Romain Troublé, Secrétaire général de Tara Expéditions, explique vouloir faire vivre le travail de cette conférence dans le temps, » plutôt que de publier un rapport qui ne sera lu par personne ». Voilà pourquoi l’appel de Paris se présente comme un appel grand public, « facile à appréhender et facile à diffuser » qui commence par ces mots :


« Au-delà de l’horizon, là où ne règne plus aucun Etat, s’étend la Haute Mer. Cette large moitié de la planète nous est plus inconnue que la surface de la lune. Pourtant, nous ne vivrions pas sans elle. Elle nous nourrit, nous fournit la moitié de notre oxygène, équilibre notre climat, séquestre la majeure partie de nos émissions de gaz à effet de serre, permet la quasi-totalité des échanges de marchandises. Elle inspire nos poètes et fait rêver nos enfants. S’il appartenait à une seule nation, un tel trésor serait chéri.
Mais la Haute Mer n’appartient à personne, elle doit être gérée dans l’intérêt général, comme un «bien commun de l’humanité ».

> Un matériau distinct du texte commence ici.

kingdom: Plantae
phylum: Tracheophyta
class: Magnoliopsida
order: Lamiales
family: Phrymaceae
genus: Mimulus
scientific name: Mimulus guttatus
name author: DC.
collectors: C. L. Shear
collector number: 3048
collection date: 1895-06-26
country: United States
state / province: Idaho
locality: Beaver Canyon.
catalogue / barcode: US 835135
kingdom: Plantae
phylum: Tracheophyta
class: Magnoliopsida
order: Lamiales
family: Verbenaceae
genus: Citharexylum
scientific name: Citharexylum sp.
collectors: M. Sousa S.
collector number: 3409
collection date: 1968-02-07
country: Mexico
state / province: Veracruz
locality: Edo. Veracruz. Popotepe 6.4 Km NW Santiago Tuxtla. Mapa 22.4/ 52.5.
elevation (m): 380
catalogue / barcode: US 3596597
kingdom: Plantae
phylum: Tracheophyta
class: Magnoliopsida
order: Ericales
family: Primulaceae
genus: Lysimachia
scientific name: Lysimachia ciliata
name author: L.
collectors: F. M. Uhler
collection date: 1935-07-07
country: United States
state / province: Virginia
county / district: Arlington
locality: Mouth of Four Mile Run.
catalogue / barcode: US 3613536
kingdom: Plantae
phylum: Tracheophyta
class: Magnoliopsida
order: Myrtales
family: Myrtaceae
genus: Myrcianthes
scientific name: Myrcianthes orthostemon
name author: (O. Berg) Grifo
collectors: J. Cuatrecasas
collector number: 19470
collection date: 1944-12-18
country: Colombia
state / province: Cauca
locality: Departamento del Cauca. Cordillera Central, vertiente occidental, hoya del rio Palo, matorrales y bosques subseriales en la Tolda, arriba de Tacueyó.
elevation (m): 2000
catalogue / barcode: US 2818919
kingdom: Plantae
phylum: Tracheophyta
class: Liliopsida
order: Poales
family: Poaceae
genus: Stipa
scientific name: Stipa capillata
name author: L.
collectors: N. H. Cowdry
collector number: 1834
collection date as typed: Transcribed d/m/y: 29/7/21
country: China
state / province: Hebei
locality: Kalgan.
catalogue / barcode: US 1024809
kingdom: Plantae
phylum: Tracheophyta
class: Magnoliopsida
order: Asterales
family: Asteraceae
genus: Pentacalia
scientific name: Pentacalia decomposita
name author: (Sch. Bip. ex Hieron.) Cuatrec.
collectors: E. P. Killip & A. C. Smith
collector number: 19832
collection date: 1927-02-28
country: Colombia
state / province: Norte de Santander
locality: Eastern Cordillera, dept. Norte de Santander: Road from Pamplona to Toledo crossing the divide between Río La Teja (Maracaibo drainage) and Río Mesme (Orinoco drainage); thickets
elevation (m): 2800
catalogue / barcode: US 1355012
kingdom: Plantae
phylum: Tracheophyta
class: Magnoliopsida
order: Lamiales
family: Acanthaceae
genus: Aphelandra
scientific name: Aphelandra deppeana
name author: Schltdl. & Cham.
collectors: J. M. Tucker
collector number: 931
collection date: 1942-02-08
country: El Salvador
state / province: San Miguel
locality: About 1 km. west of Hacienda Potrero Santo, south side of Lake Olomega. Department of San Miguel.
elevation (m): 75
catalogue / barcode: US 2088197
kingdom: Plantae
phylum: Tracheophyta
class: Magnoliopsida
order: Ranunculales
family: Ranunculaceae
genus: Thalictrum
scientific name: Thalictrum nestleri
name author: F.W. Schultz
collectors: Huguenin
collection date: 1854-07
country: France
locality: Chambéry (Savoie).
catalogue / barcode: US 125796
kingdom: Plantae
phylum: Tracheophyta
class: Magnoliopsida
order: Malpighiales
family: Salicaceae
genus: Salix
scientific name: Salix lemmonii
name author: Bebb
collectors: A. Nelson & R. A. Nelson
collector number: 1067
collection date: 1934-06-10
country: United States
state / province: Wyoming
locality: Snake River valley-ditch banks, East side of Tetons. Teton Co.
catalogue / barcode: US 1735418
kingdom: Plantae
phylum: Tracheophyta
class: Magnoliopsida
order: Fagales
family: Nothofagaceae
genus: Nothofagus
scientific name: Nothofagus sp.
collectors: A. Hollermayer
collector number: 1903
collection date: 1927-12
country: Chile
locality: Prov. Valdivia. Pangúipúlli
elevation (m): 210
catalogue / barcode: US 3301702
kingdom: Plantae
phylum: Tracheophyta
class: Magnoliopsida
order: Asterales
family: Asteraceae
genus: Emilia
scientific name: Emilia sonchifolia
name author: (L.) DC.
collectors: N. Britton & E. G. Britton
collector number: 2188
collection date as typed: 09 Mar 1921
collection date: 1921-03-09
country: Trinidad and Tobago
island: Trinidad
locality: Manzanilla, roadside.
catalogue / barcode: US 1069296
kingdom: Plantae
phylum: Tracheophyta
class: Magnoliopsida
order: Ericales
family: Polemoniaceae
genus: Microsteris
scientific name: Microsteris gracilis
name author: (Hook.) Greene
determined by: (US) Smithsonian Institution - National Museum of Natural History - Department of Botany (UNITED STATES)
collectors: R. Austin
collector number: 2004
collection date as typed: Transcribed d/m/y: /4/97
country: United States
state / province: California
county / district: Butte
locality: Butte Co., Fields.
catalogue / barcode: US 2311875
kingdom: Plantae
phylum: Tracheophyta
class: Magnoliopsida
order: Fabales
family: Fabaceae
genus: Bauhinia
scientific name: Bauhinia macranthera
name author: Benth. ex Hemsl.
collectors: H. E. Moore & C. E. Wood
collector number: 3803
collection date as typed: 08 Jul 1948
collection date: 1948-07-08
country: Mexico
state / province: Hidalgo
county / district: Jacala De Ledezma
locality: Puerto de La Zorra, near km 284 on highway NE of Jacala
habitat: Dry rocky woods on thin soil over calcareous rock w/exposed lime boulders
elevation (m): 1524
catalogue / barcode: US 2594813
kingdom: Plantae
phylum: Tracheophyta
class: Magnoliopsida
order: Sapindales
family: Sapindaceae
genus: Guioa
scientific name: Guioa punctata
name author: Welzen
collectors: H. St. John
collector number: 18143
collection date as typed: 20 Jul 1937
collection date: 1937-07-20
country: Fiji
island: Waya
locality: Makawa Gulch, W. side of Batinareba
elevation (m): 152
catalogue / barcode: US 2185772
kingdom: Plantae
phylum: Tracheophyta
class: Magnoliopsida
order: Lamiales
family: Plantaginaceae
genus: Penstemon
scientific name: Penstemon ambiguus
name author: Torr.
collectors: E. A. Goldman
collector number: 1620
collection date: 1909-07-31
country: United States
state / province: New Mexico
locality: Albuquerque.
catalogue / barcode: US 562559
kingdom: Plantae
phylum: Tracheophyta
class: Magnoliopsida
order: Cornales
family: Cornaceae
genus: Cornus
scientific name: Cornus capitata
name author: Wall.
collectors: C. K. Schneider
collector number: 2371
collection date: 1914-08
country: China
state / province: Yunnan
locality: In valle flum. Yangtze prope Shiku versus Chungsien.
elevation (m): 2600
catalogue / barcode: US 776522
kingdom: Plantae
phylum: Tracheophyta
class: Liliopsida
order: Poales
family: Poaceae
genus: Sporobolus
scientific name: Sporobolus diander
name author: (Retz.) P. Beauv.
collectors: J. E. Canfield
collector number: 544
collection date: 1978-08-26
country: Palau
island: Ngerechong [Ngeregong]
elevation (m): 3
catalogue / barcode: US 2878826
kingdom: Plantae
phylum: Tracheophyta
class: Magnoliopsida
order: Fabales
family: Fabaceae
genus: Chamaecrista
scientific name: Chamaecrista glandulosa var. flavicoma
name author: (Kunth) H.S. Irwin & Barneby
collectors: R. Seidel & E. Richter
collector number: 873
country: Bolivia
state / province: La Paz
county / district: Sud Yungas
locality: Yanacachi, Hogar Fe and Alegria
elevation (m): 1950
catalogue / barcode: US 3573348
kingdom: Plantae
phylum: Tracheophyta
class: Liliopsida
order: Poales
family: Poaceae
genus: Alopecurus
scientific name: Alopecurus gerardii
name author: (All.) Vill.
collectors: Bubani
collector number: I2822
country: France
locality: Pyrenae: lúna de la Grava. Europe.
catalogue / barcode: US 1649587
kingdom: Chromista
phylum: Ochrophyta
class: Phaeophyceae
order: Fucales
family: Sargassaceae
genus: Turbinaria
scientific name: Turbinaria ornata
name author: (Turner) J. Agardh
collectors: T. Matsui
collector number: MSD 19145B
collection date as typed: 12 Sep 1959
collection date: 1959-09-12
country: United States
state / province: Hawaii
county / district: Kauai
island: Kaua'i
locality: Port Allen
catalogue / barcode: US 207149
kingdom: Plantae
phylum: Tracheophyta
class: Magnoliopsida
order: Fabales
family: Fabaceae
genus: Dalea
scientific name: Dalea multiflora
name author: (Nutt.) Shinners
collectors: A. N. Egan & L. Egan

L’objectif est de recueillir 10 millions de signatures à travers le monde avant septembre 2013. Pour atteindre cet objectif ambitieux, Jean-Michel Cousteau compte sur la révolution technologique qui permet aux citoyens des quatre coins du monde de réagir et de s’unir pour une même cause.

La ministre de l’Ecologie Delphine Batho, venue assister aux conférences a déclaré que la France, deuxième territoire maritime mondial, souhaitait que cet instrument soit adopté « fin 2013 lors de la prochaine Assemblée Générale » de l’ONU. Les invités internationaux présents, comme Angus Friday de la Banque Mondiale, ont rappelé qu’ils espéraient une initiative française.